→ **Extracted text**
════════

Hiring and firing are the two sides of the employment coin in the USA. Which is why except perhaps in government employment, employees in general do not lose sleep over switching jobs with nonchalance. Serial CEOs is the phenomenon in the USA where even honchos become CEOs of five or more companies in their relatively short employment career before donning the robes of benevolent angel investors or part of the private equity firms. The short point is both employers and employees in the US do not wear loyalty and lifetime employment on their sleeves. The idea of loyalty and lifetime employment is uniquely Japanese. US companies are so CEO-driven and -obsessed that not only do the CEOs take a disproportionate share of the salary pie but also instigate visceral changes in the staff by firing the existing ones and bringing in their own favorites. Be that as it may.

US employers of late have generally thought better of leaving the fired employees to fend for themselves by “uploading” the resume of the fired employee with evident — albeit tacit — approval of his capabilities and skill. This may smack of running with the hare and hunting with the hounds but deep down it is an attempt to acquire a human face on the part of heartless capitalists.

Some of the fired employees, confident of finding another job sooner rather than later, may even go the extent of stopping the patronising or condescending employer from wearing the garb of self-anointed rehabilitators, especially given the fact there is no stigma attached to being fired except when it is due to fraud or some financial misdemeanour. After all, no employer has the divine right to unilaterally decide to rehabilitate, as it were, the employee he has fired. But such uploading cannot be resented by the employees fired. In fact, it might even do a power of good to their future as the potential new employer is not going to be negatively predisposed towards them as the implicit thumbs up to their capabilities by the firing employer isn’t anything to scoff at. Furthermore, the evident thumbs-up or approval of the fired employee by the employer is going to help and expedite his cause and certainly not going to harm it. Yet, some prickly fired employees may not like the patronising act of unsolicited rehabilitation.

════════

→ **Raw records**
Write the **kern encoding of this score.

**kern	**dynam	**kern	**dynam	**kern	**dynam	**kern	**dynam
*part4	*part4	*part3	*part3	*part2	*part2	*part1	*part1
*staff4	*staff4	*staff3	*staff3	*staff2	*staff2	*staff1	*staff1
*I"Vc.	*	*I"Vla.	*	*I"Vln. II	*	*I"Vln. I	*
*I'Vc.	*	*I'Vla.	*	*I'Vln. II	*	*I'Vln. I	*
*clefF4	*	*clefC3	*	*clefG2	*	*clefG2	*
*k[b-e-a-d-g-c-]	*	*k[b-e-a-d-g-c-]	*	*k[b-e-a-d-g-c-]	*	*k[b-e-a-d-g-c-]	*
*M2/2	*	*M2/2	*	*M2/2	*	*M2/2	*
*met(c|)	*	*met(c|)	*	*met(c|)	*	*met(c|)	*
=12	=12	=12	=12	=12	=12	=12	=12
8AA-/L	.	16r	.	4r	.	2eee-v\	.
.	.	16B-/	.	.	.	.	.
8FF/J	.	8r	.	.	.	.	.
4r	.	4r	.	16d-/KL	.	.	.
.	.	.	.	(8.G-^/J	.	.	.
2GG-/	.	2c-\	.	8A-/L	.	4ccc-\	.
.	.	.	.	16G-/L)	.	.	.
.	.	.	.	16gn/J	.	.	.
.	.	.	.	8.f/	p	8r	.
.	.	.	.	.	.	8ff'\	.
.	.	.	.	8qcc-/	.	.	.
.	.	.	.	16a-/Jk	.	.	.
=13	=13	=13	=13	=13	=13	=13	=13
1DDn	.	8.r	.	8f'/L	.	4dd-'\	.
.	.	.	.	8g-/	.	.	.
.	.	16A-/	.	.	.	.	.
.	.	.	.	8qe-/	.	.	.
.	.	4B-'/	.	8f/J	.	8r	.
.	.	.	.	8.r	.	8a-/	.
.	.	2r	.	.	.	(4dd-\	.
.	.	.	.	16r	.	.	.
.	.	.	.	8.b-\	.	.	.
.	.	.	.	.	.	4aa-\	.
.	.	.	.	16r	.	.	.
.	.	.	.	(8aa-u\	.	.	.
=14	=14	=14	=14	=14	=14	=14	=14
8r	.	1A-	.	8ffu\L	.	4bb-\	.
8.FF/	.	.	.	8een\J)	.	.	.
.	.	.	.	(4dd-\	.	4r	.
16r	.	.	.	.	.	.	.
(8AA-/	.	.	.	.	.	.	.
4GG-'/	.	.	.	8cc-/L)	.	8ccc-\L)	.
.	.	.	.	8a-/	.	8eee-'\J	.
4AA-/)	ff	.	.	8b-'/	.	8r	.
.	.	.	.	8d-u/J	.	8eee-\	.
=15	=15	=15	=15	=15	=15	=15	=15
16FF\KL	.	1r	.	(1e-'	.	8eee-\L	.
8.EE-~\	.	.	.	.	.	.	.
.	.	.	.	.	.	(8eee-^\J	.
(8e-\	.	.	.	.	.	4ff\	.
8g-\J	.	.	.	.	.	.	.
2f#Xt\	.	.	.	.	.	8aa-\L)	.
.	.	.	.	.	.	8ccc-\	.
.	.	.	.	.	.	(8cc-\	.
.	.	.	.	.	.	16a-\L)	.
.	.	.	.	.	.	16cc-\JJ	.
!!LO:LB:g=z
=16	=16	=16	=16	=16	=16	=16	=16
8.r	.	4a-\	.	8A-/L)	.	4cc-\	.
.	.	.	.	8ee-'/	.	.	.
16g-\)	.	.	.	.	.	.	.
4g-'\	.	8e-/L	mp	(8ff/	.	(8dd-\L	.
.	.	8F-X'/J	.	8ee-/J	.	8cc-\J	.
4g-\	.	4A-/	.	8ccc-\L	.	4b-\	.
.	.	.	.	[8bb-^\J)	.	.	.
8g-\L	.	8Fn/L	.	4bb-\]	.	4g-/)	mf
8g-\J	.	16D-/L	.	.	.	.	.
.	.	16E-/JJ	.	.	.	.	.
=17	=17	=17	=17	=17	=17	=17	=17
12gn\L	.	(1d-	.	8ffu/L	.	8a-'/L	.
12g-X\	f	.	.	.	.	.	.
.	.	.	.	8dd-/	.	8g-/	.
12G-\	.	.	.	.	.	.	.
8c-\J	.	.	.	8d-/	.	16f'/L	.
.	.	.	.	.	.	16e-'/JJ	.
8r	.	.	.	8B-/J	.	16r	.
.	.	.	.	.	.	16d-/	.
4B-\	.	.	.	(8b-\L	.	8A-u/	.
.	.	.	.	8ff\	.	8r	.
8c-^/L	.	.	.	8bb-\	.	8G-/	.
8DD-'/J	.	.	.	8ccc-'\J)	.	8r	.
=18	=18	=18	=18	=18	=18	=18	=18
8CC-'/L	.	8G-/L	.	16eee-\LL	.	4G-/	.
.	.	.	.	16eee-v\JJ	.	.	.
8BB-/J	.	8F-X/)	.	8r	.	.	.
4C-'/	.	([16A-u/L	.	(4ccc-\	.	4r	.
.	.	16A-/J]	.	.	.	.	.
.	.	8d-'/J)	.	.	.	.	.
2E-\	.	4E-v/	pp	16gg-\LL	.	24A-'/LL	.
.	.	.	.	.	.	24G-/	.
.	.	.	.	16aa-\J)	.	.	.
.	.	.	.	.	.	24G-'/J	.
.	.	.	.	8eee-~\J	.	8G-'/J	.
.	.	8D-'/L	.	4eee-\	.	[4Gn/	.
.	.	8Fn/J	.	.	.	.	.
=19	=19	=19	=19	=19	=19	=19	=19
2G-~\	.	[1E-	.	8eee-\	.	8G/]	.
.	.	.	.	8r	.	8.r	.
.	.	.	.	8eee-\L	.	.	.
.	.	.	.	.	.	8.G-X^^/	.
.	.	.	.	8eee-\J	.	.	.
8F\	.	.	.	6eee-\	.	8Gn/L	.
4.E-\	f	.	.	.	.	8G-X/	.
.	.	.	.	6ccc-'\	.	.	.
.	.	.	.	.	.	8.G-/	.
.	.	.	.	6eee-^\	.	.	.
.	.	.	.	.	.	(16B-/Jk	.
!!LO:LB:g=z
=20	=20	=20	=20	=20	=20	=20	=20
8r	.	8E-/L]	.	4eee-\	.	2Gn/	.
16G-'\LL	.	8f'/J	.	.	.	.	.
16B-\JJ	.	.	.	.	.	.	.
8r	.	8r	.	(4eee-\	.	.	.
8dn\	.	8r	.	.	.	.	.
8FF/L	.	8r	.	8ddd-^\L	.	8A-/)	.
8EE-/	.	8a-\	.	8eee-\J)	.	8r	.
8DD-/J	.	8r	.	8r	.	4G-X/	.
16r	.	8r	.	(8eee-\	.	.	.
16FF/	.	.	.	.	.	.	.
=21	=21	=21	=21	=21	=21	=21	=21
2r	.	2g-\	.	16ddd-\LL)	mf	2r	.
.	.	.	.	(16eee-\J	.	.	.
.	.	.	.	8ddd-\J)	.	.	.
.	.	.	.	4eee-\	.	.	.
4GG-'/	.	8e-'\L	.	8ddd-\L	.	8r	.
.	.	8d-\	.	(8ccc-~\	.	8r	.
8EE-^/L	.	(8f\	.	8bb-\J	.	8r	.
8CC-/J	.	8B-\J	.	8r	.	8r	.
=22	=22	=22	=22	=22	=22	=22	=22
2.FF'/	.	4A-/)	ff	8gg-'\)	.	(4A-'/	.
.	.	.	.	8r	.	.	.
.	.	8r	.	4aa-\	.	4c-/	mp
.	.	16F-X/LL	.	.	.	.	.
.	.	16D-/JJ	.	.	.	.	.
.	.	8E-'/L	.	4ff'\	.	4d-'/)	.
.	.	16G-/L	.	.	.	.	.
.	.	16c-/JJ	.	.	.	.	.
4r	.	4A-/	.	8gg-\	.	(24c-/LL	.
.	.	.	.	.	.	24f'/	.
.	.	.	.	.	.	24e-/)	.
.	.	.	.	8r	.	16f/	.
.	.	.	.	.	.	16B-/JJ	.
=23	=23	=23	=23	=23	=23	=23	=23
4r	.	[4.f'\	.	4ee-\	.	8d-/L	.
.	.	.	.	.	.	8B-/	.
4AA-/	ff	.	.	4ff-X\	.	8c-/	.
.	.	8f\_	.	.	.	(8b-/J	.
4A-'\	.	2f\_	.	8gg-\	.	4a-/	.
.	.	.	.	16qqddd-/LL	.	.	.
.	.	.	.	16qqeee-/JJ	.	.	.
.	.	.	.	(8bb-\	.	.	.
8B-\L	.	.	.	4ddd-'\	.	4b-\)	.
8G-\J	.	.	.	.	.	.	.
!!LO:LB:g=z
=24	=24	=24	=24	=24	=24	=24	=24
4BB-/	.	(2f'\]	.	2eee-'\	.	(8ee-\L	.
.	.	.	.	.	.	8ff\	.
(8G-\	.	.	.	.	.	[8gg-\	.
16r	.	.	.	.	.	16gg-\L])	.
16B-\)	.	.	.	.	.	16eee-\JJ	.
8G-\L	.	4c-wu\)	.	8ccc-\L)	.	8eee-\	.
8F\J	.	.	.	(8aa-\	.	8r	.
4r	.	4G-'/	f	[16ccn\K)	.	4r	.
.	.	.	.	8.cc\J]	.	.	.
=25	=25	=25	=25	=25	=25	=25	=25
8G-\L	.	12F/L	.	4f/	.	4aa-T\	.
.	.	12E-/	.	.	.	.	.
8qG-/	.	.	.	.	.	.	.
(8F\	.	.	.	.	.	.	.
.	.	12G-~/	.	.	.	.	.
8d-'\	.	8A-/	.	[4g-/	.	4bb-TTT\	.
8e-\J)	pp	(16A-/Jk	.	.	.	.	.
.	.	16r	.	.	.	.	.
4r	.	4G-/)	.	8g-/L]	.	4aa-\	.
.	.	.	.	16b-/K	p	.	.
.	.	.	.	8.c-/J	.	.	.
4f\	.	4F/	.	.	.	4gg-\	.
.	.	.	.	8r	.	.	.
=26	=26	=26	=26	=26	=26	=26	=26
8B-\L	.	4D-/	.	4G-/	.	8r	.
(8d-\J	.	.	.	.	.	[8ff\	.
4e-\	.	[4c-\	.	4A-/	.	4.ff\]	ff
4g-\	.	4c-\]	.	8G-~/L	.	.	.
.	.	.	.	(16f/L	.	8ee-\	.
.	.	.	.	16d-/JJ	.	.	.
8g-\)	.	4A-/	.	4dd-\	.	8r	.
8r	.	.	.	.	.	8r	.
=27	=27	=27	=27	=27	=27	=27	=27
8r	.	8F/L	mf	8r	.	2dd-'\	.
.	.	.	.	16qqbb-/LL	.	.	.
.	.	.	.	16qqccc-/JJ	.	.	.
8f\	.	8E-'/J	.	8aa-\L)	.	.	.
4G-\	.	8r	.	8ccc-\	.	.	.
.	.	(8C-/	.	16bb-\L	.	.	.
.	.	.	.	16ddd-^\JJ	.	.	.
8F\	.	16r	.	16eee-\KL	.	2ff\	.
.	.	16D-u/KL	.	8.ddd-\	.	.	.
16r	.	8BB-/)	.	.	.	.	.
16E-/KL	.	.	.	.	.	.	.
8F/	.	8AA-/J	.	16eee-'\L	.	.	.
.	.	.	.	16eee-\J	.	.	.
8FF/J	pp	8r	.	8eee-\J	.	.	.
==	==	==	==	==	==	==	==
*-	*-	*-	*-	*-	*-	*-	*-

════════

→ **Tasks**
A – Decide whether each statement agrees with the passage on firing in the USA, answering yes or no and quoting the deciding words: (i) loyalty and lifetime employment are described as uniquely Japanese; (ii) being fired carries a stigma whatever the cause; (iii) fired employees can resent the uploading of their resumes.
B – Count the lines of the listing that contain the string "kern". Case counts. Reply with the number alone.
The text and the listing come from unrelated sources.

→ **Expected responses**
A –
(i) Yes: "The idea of loyalty and lifetime employment is uniquely Japanese."
(ii) No: "there is no stigma attached to being fired except when it is due to fraud or some financial misdemeanour"
(iii) No: "But such uploading cannot be resented by the employees fired."

B – 2